During my days as an inker at Marvel I became someone that helped other inkers meet their deadlines. When an editor would figure out that the regular inker on a particular book was running so late that they couldn't ink all of the remaining pencilled pages, I was one of several inkers who might get a call. The editor would ask how many pages I could do by a certain date, and those pages were shipped to me (this was years before computers, and scanning pages to send electronically). And, if the call came in on a Friday, and the editor needed the pages inked over the weekend, Marvel would offer what they called "combat pay", paying rate-and-a-half to complete the work. Those were the days! In the years before I got my start in comics I did some illustration work. One of my most memorable early commercial art jobs was to illustrate an article about Star Wars, specifically the speculation about the parentage of Luke Skywalker. It was a full-color, double-page spread for a locally published magazine. I accepted the gig--young, hungry freelancers never turn down work--in spite of the fact that I didn't paint, and hadn't done any color work of any sort. No problem--I'd figure that out later! Young artists always have more chutzpah than experience. The catch was that I got the job on Friday and it was due the following Monday, so there wasn't much "later".

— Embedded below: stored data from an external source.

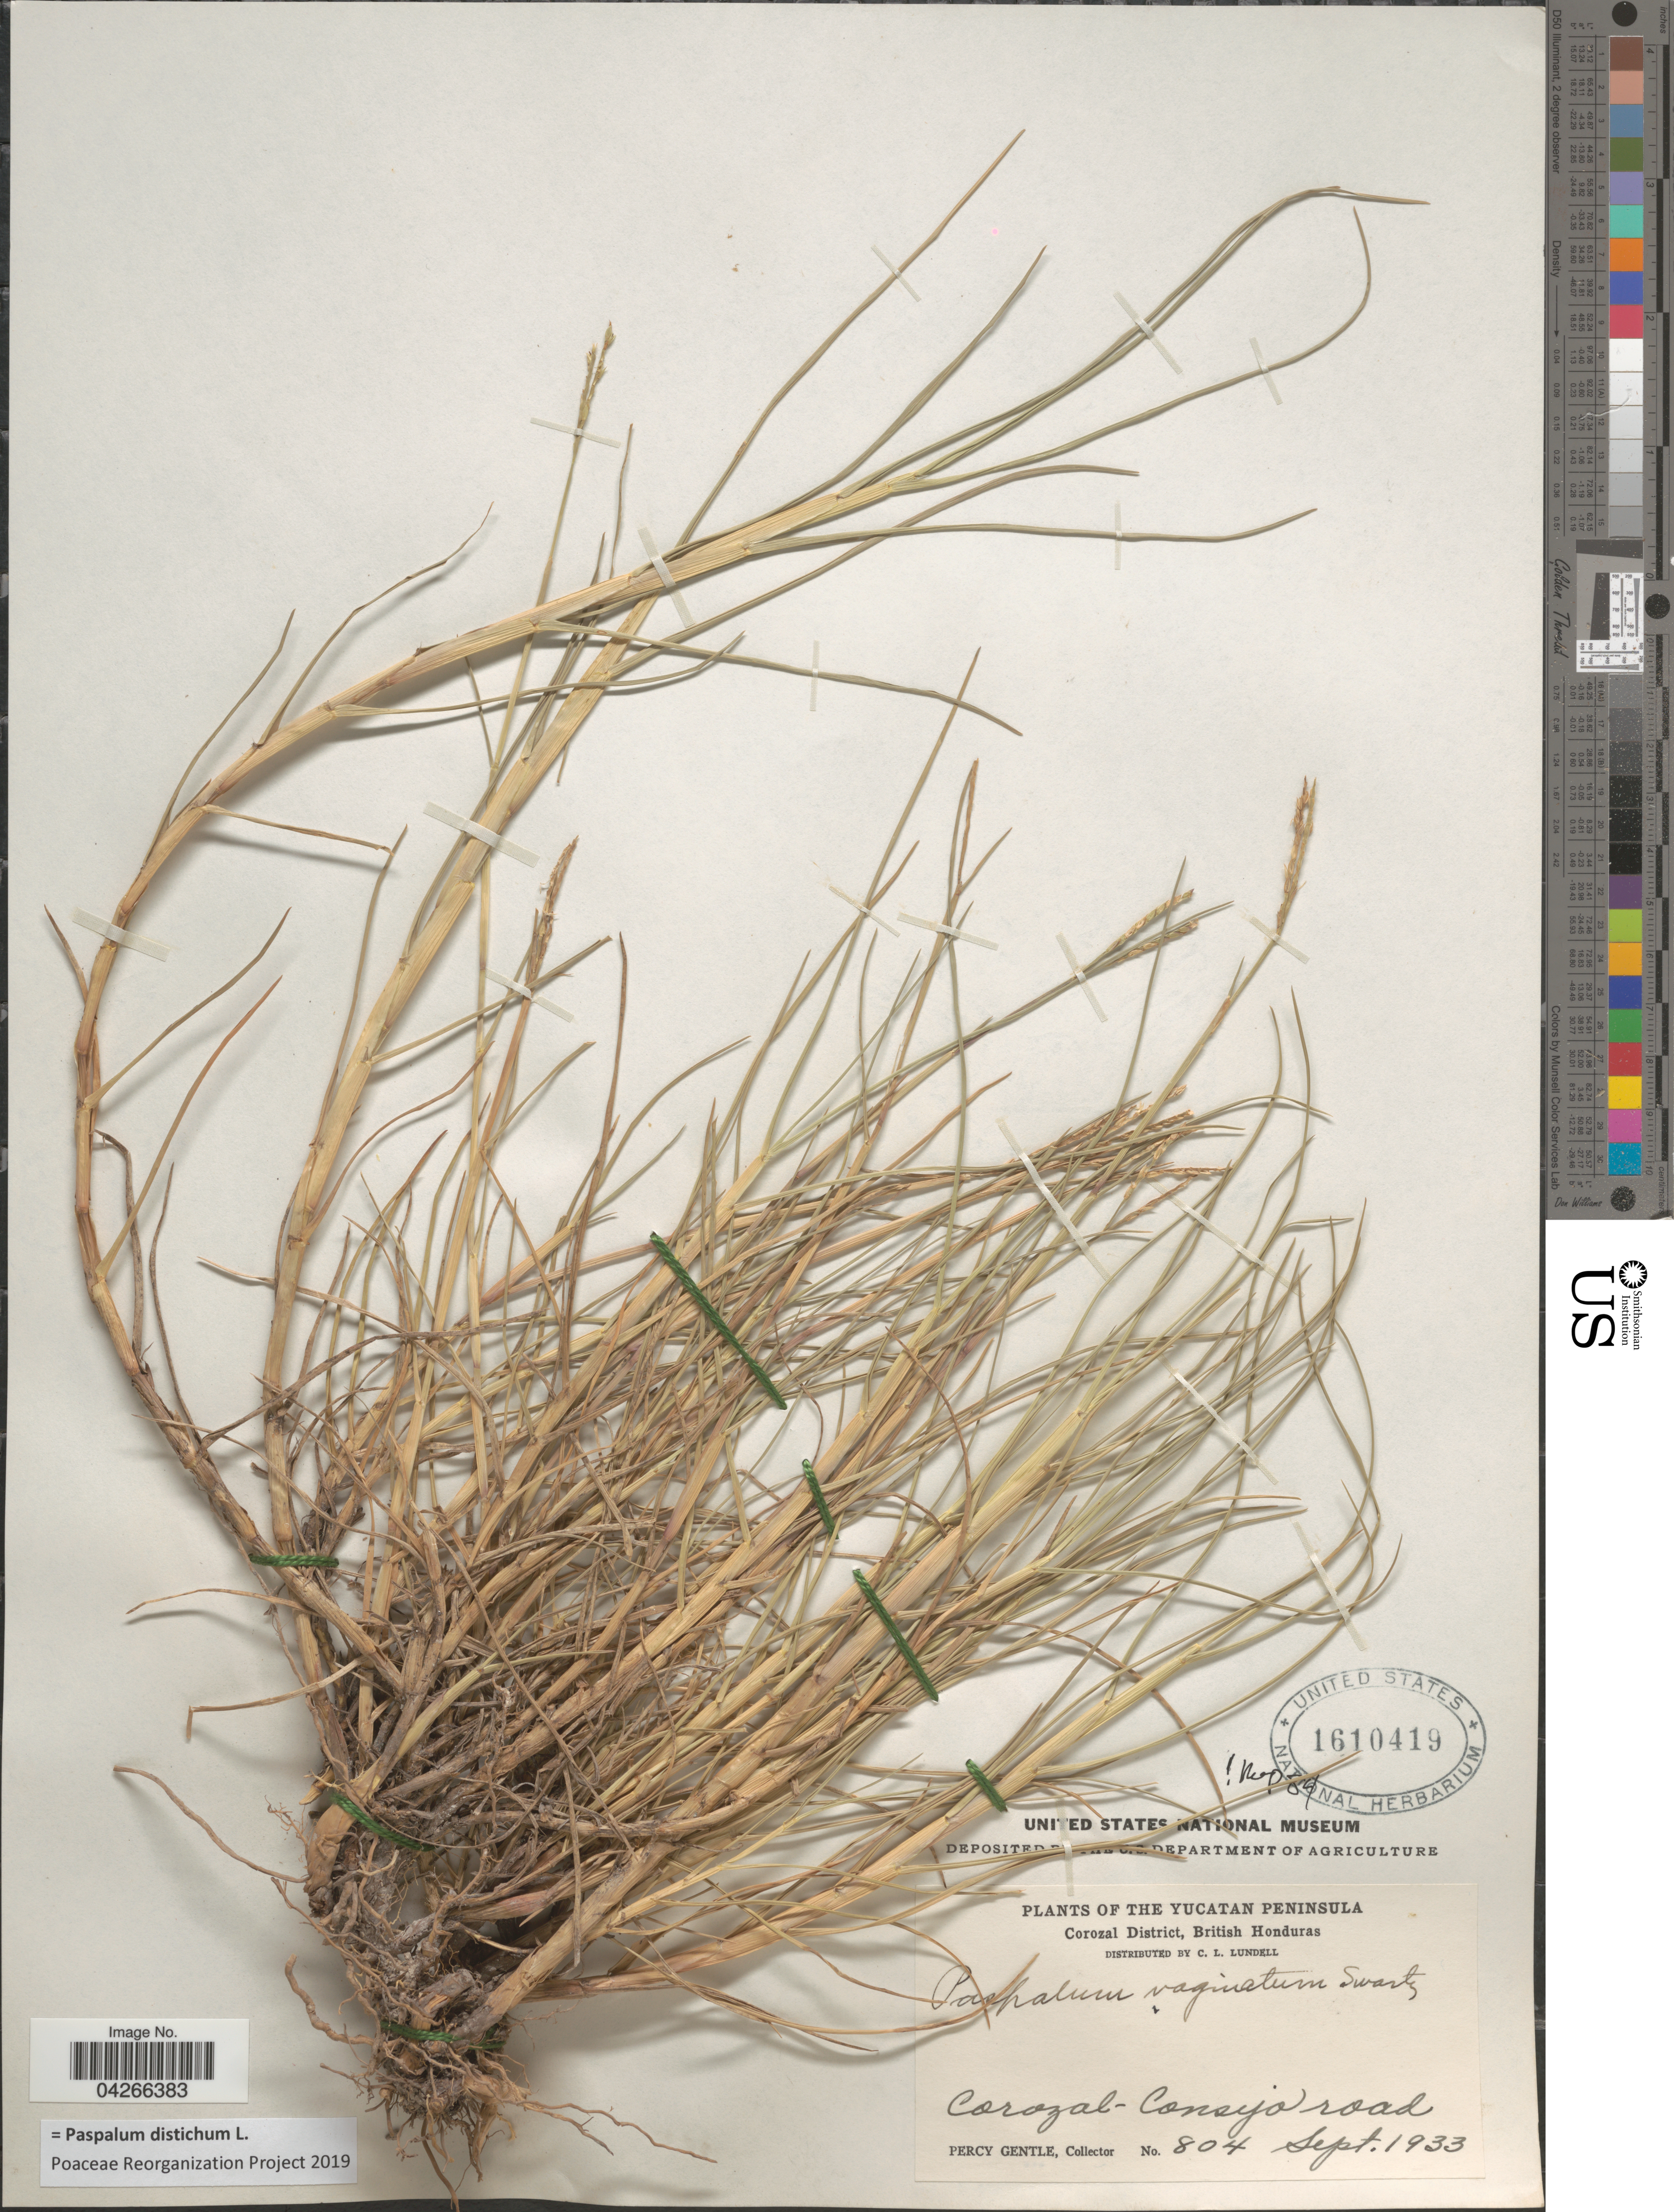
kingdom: Plantae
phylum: Tracheophyta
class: Liliopsida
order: Poales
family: Poaceae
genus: Paspalum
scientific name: Paspalum distichum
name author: L.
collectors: P. H. Gentle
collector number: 804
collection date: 1933-09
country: Belize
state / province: Corozal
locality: Yucatan Peninsula. Corozal District, British Honduras. Corozal-Consejo road.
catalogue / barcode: US 1610419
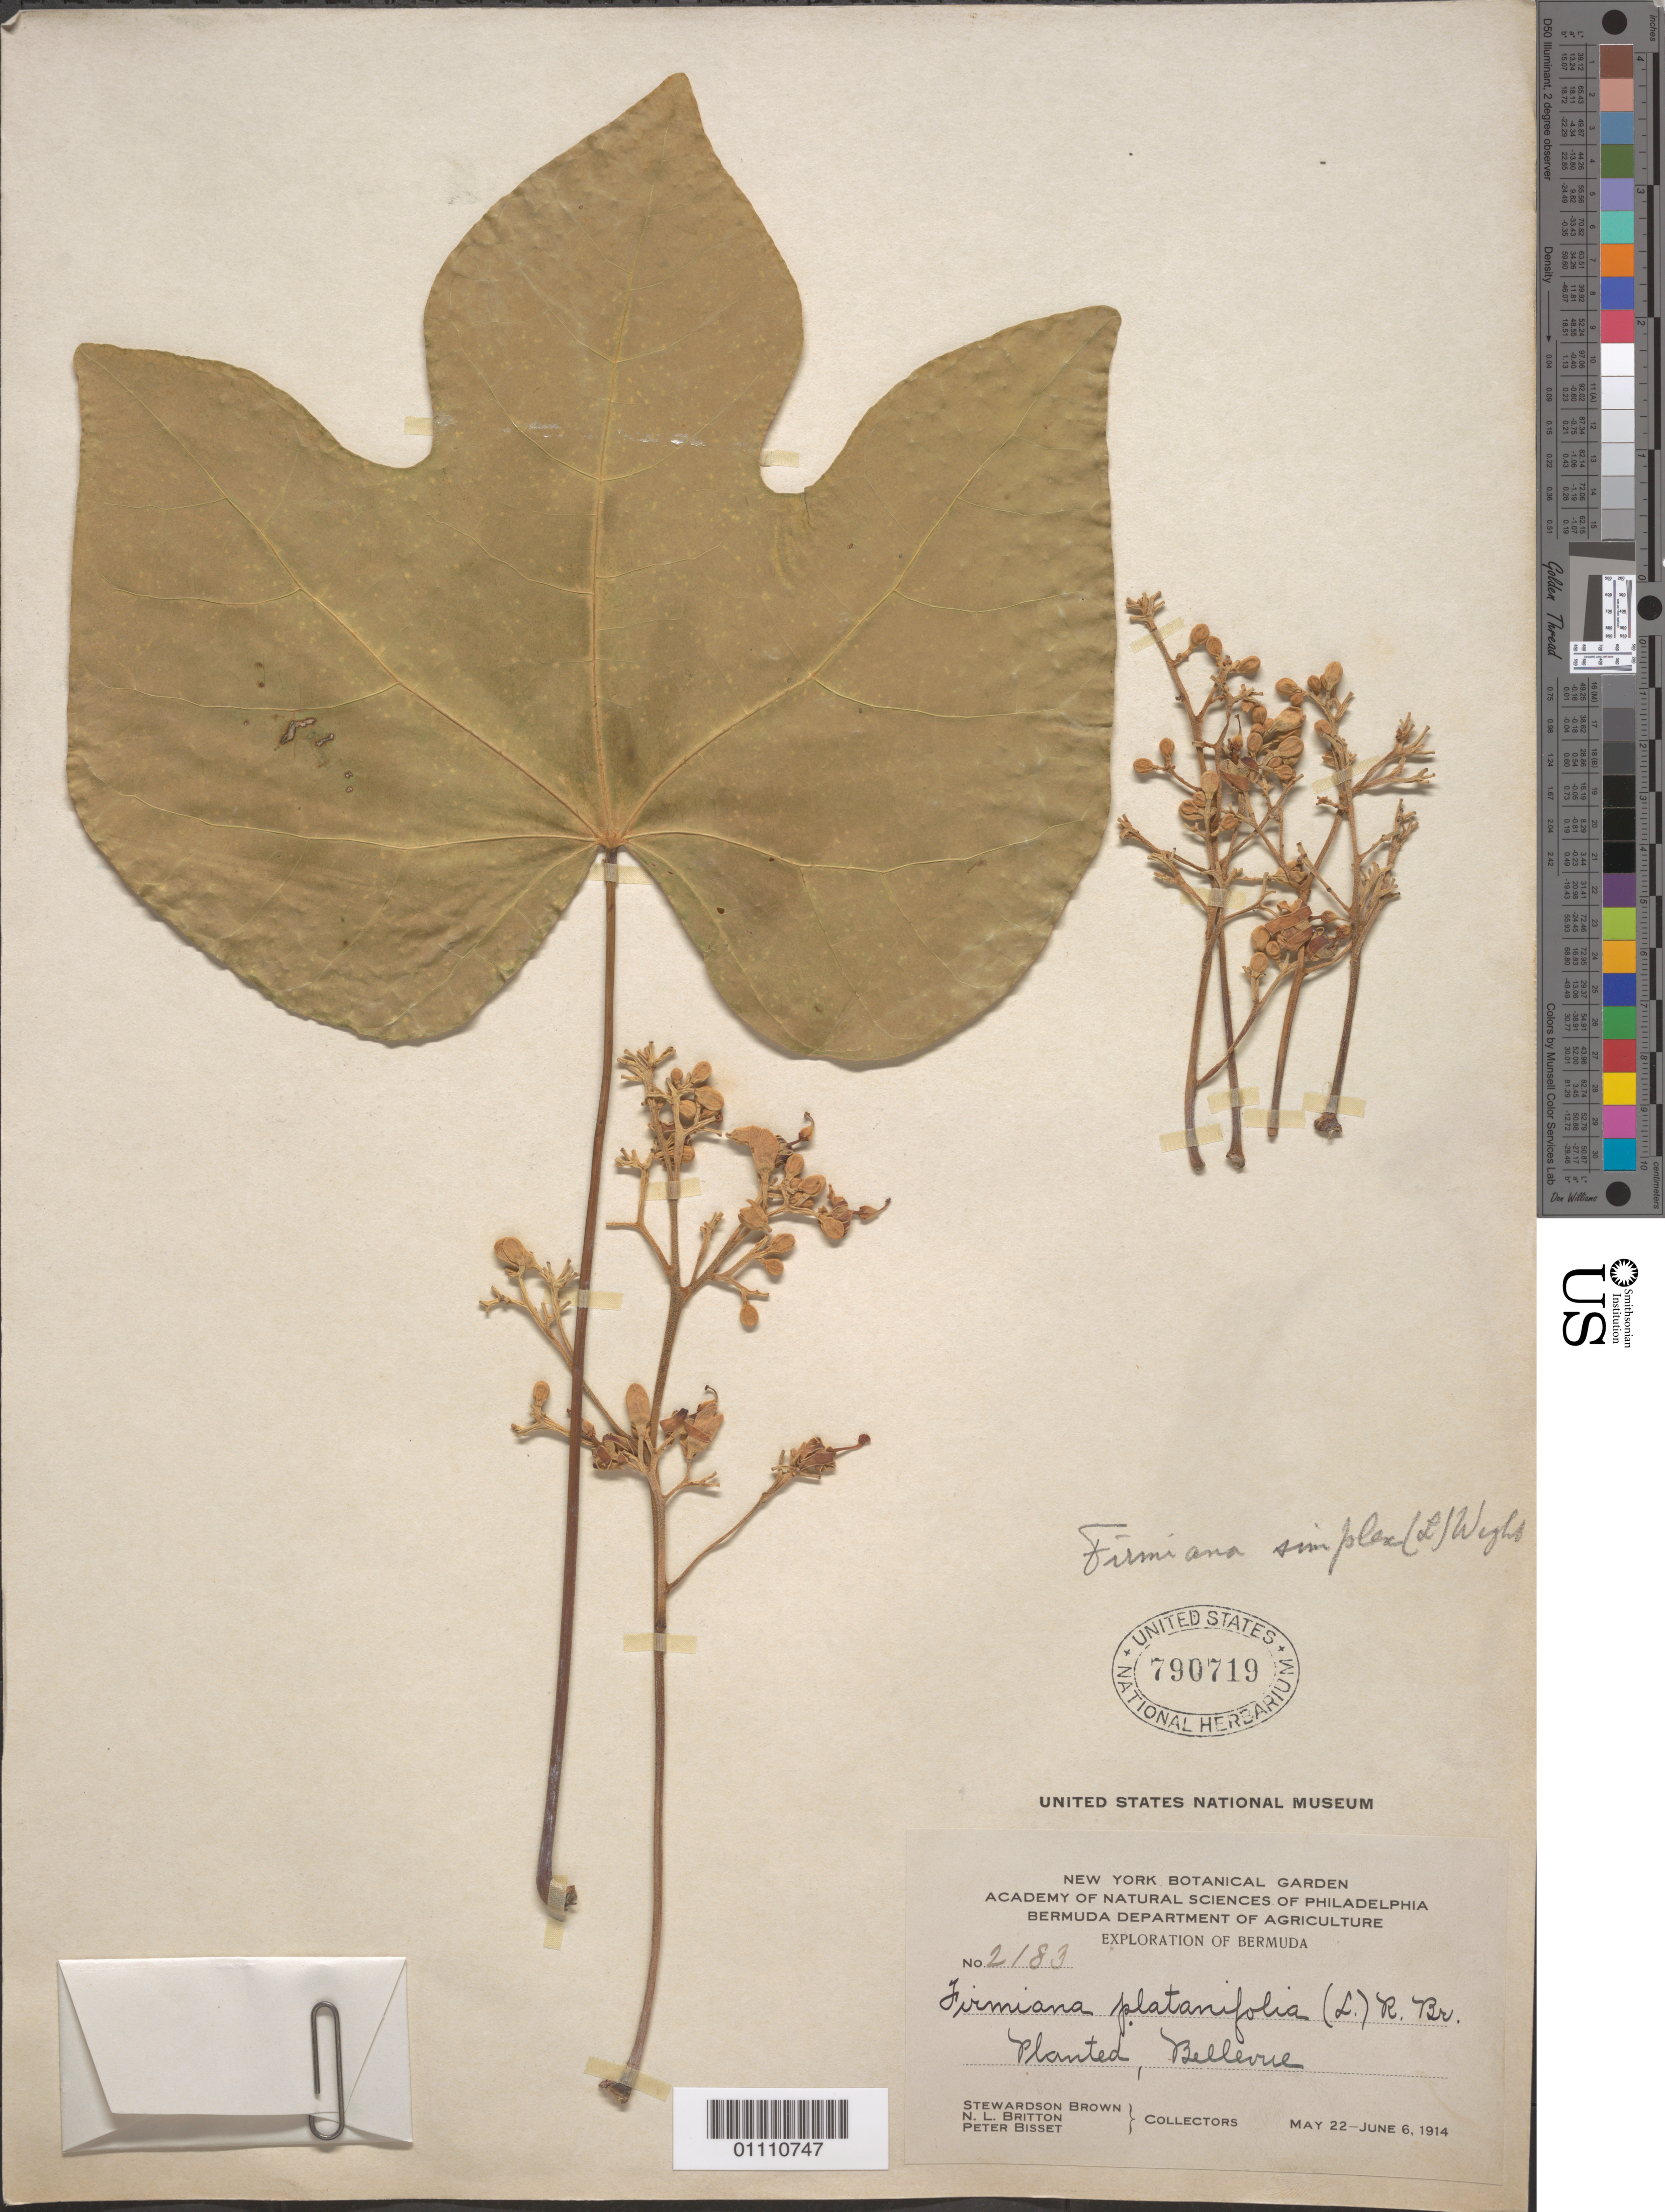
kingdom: Plantae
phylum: Tracheophyta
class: Magnoliopsida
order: Malvales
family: Malvaceae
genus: Firmiana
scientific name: Firmiana simplex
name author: (L.) W. Wight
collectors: S. Brown, N. Britton & P. Bisset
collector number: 2183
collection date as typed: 22 May 1914 to 06 Jun 1914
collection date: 1914-05-22/1914-06-06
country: Bermuda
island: Bermuda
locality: Planted, Bellevue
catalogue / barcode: US 790719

Sometime Saturday evening I decided that in order to finish by Monday I'd have to pull an all-nighter. So I drank a pot of coffee. I became so jittery I couldn't work, but neither could I sleep. Deciding that progress on the spread was hopless, I spent several fitful hours in bed that night, letting the caffeine run its course. I got up on Sunday morning and went to work. I did the piece in mixed-media. More like "mixed-up media", because I used whatever I had on hand: color pencil, water color, acrylic paint, possibly magic markers...but I got it done and turned it in Monday morning, deadline met. About the top image: Below the Deadline is a 1946 "B" crime film. I tweaked the lobby card to use in this post.